YOUR GOAL:
Answer these questions using the seminar text that comes before the records:
1. In what year was the workshop held, and which division of the National Science Foundation conducted it?
2. Between which years were the reviewed proposals funded, and about what share of those projects used both quantitative and qualitative methods?
3. What does the writer call their greatest fear as a researcher?

EDUC 805, Leadership Seminar, December 5, 2000



Unlike previous papers provided by guest speakers, Guiding Principles for Mathematics and Science Education Research Methods is a report of a two-day workshop conducted in 1998 by the Division of Research, Evaluation and Communication (REC) of the National Science Foundation. The purpose of the workshop was to stimulate discussion among researchers who engage in funded projects and produce a set of guiding principles for designing research studies and evaluating research proposals in the area of math and science education. The report describes the kinds of research that have obtained funding, reviews existing guidelines from selected research experiences, presents a set of guiding principles that expands upon those guidelines, and presents a vision of what is meant by high quality research in math and science education.

Although the area under discussion is math and science education, all education and social science researchers should welcome this report with a great Amen! For years, education and social science researchers have suffered from what is popularly called “physics envy” – the compulsion to conduct experimental and quasi-experimental research as conducted by researchers in the natural sciences. The report cites some recent criticisms of education research as failing to achieve high standards of scientific merit, with new technologies for data capture and analysis further muddying the research waters. However, the problem is not with the new technologies, but rather with the (mis)perception among education and social science researchers that good research – particularly funded research – must follow the “scientific” model of hypothesis-variable definition-hypothesis testing-examination of outcomes-rejection/acceptance of the original hypothesis. Robson (1993) notes that this kind of model with its orderliness and separation into a clear linear sequence is the stuff of methods textbooks and journal articles that of the scientific research process in practice. The report supports this view in the summary table describing the shift from positivism to interpretivism in math and science research.

The review of proposals funded between 1992 and 1997 reveals that nearly half of all the projects use both quantitative and qualitative methods, reflecting the multidisciplinary character of the research teams. Nevertheless, a review of existing standards shows distinct sets of standards for quantitative versus qualitative research. Further, the standards for qualitative research described in the report focus on ethnographic education research and address a very narrowly focused study in a specific environment with a specific set of subjects. This does little to change the perception that the only “true” research is the experiment.

The report does a solid job of putting to rest the myth of the “education researcher in lab coat” when it notes that random assignment of participants to “treatment” groups is nearly impossible in an educational setting because researchers do not have sufficient power to convince school administrators to maintain consistency in experimental and control groups. This makes pure experimentation all but impossible in education research.

In presenting the guiding principles for research proposals, the report states that what defines a quality proposal is a clear description of the issues to be addressed and the match between the approach taken and the ideas, outcomes, or models that the research is trying to explore. This is the same idea expressed by Locke, Silverman and Spirduso (1998) when they state that a particular strategy for inquiry is neither good nor bad in an absolute sense. A type of research is good or bad to the extent that it fits well or poorly with the question at hand.
What is especially valuable in the report are the guidelines for clarifying the nature of the research problem. By articulating the relevance to important socio-political research issues of the day, the contribution to the understanding of education, the value system underlying the research and linkage to future studies, the researcher is forced to be clear as to why he/she is doing the study in the first place. As noted by Maxwell (1996), without a clear sense of purpose, the researcher is bound to get lost or spend time and effort doing things that will not contribute to intended goals. As a researcher with strong positivist tendencies, my greatest fear is in quantifying the obvious. That is why the workshop report resonated with me and should resonate with all researchers who seek to address specific questions through research, not demonstrate their methodology skills.

References

Locke, Lawrence F., Silverman, Stephen J. & Spirduso, Waneen Wyrick (1998). Reading and Understanding Research. Thousand Oaks, California: Sage Publications.

Maxwell, Joseph A. (1996). Qualitative Research Design: An Interactive Approach. Thousand Oaks, California: Sage Publications.

Robson, Colin. (1993). Real World Research. Oxford, UK: Blackwell Publishers, Inc.

[Absolute pixel coordinate data]
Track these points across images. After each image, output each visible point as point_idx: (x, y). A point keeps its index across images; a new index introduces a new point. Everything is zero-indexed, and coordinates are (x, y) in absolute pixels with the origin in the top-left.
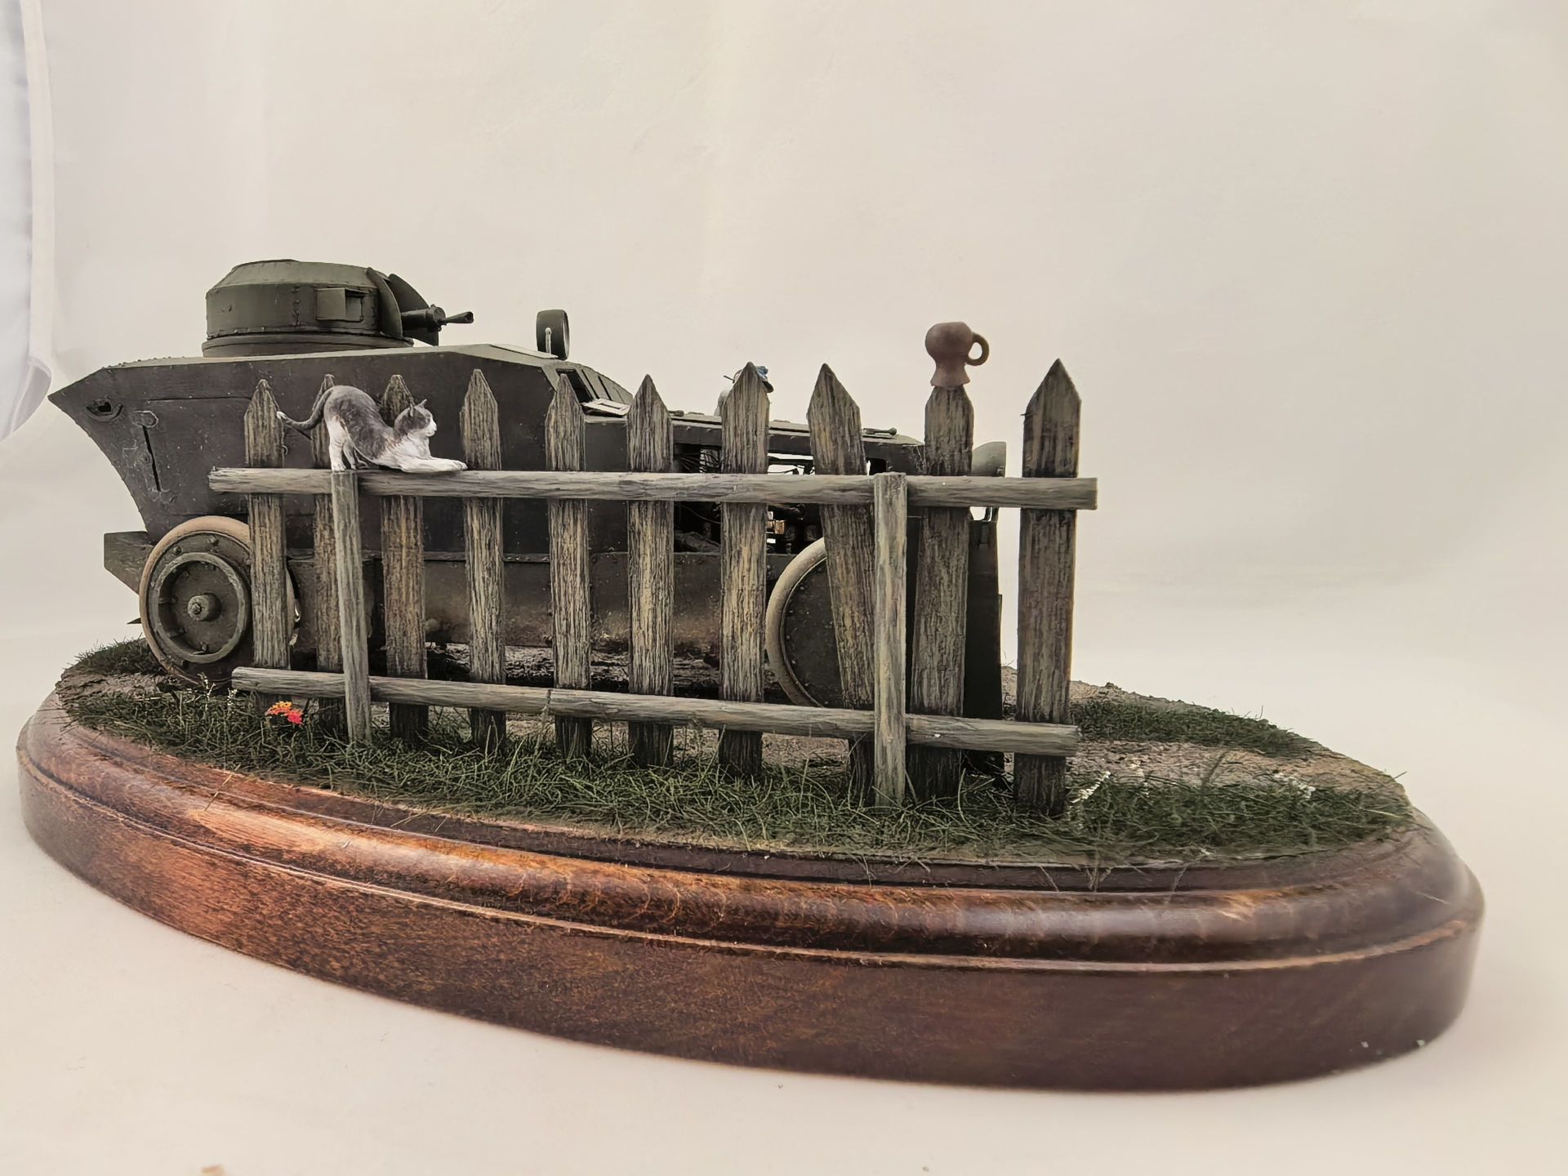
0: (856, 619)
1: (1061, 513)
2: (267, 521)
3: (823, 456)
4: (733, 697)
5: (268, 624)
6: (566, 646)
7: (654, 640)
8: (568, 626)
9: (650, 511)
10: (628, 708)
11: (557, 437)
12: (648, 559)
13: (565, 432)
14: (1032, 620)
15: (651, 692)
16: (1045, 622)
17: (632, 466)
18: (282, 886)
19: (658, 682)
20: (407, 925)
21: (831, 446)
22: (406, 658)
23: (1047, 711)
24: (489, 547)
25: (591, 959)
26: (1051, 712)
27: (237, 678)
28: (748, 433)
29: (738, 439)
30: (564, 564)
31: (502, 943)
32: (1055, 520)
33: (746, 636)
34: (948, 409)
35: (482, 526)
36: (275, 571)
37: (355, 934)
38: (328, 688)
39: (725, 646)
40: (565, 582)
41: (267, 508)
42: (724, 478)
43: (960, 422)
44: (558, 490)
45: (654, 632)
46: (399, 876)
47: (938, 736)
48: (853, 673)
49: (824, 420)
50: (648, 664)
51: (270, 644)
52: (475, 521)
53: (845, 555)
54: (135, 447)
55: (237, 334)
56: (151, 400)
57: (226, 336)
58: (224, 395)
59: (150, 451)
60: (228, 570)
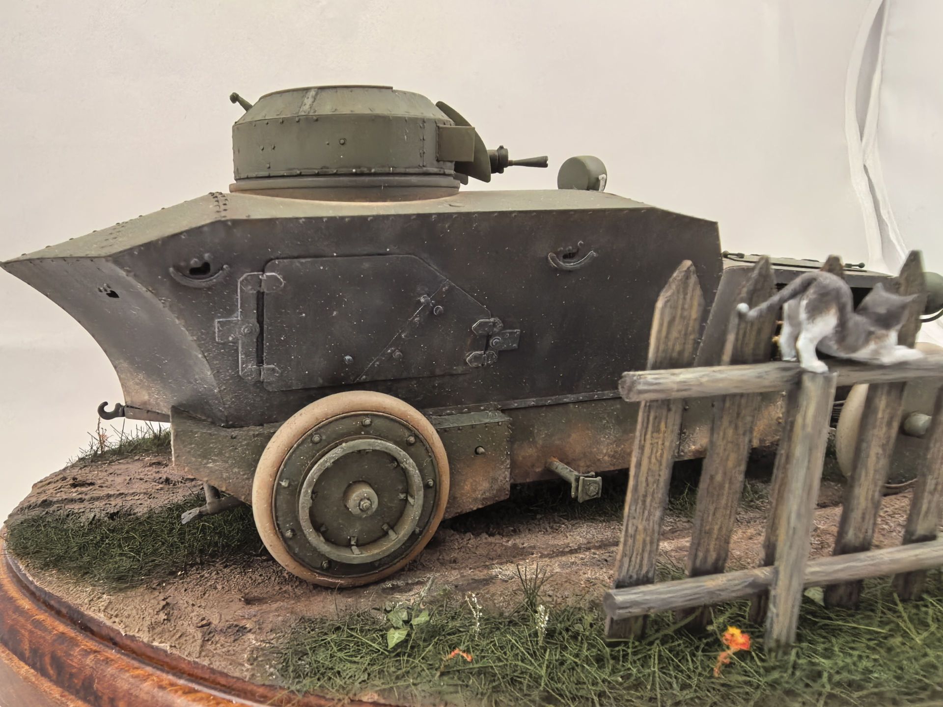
2: (663, 425)
36: (662, 480)
41: (665, 412)
51: (639, 558)
54: (237, 317)
55: (356, 174)
56: (277, 258)
57: (335, 175)
58: (381, 251)
59: (260, 321)
60: (401, 453)
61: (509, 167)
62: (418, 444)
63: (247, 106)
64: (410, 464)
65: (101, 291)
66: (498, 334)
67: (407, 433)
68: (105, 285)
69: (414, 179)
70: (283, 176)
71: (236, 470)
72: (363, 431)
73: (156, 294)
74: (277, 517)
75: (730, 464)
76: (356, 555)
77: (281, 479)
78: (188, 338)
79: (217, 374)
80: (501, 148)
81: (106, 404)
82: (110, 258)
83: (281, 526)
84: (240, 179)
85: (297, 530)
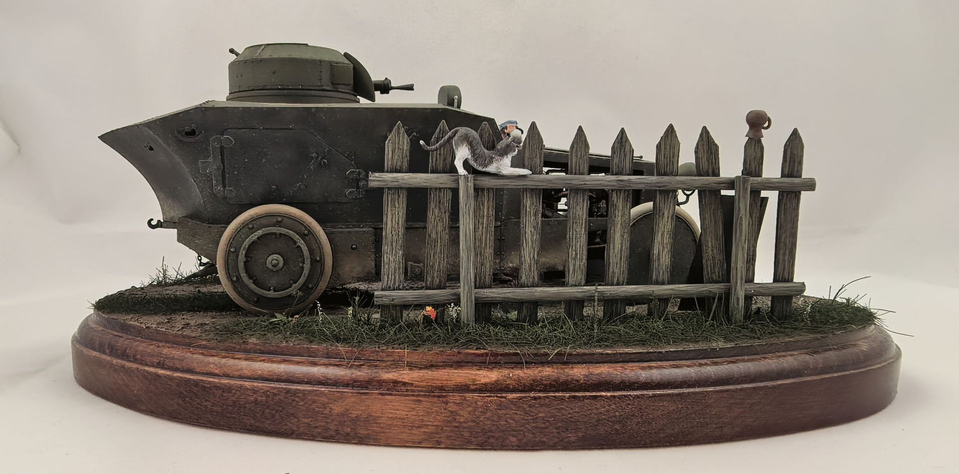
0: (713, 243)
1: (796, 192)
2: (397, 204)
3: (702, 168)
4: (657, 283)
5: (392, 265)
6: (574, 265)
7: (621, 259)
8: (576, 254)
9: (622, 194)
10: (615, 293)
11: (577, 157)
12: (619, 218)
13: (581, 155)
14: (783, 239)
15: (618, 284)
16: (788, 239)
17: (614, 173)
18: (476, 403)
19: (621, 279)
20: (562, 409)
21: (706, 163)
22: (483, 278)
23: (787, 278)
24: (535, 215)
25: (661, 406)
26: (788, 278)
27: (376, 298)
28: (670, 158)
29: (666, 160)
30: (576, 223)
31: (617, 407)
32: (793, 195)
33: (664, 253)
34: (755, 148)
35: (532, 204)
36: (400, 234)
37: (528, 420)
38: (443, 298)
39: (654, 259)
40: (576, 231)
41: (397, 197)
42: (666, 178)
43: (759, 154)
44: (585, 184)
45: (621, 254)
46: (551, 385)
47: (753, 291)
48: (711, 267)
49: (704, 152)
50: (617, 271)
51: (393, 277)
52: (529, 202)
53: (710, 213)
54: (210, 160)
55: (281, 89)
56: (230, 129)
57: (270, 89)
58: (287, 127)
59: (223, 162)
60: (297, 237)
61: (392, 90)
62: (311, 236)
63: (237, 54)
64: (301, 243)
65: (145, 147)
66: (363, 179)
67: (303, 229)
68: (146, 142)
69: (313, 93)
70: (246, 91)
71: (211, 246)
72: (279, 224)
73: (168, 145)
74: (228, 268)
75: (439, 229)
76: (271, 294)
77: (231, 247)
78: (185, 169)
79: (201, 192)
80: (386, 79)
81: (152, 220)
82: (145, 125)
83: (231, 274)
84: (232, 93)
85: (239, 278)
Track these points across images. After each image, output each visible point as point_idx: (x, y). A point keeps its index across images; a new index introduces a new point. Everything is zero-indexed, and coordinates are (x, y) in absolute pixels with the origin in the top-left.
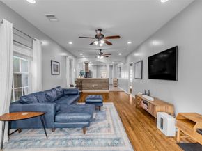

OUTPUT OF THE TASK:
1. 1998, by the Division of Research, Evaluation and Communication (REC).
2. Between 1992 and 1997; nearly half used both.
3. Quantifying the obvious.